» **About this task**: Give exactly the lines from the one that contains "left elbow: (188, 258)" through the end of the entries below, both included; the pictures stay out.

» **Information shown**:
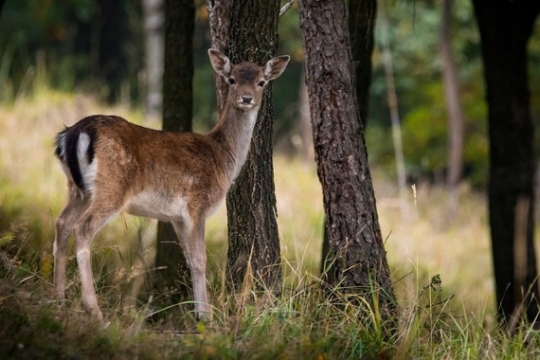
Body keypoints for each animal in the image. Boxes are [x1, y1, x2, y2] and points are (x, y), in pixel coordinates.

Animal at [53, 49, 292, 320]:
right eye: (231, 79)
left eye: (261, 82)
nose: (246, 97)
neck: (224, 158)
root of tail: (74, 133)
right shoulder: (198, 205)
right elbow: (200, 259)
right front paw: (206, 317)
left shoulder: (176, 217)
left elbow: (188, 258)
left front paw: (199, 312)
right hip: (112, 188)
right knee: (83, 228)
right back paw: (94, 309)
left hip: (77, 188)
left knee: (62, 223)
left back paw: (58, 299)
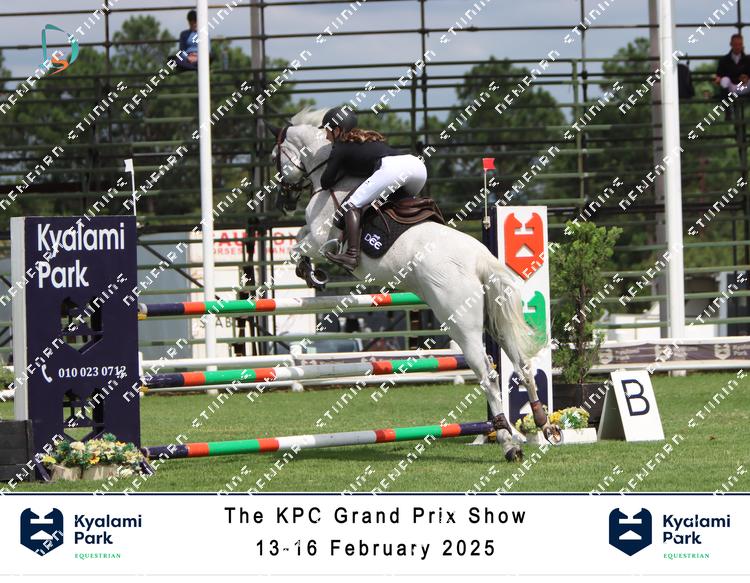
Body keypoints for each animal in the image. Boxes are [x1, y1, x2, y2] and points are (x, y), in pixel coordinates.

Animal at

» **Output below**:
left elbow: (188, 258)
left front paw: (199, 312)
right hip: (112, 188)
right knee: (83, 228)
right back paw: (94, 309)
left hip: (77, 188)
left knee: (62, 223)
left back paw: (58, 299)
Body keypoints for each animal in the image. Boxes are [x1, y1, x2, y2] and points are (x, y), in pixel coordinates.

Animal at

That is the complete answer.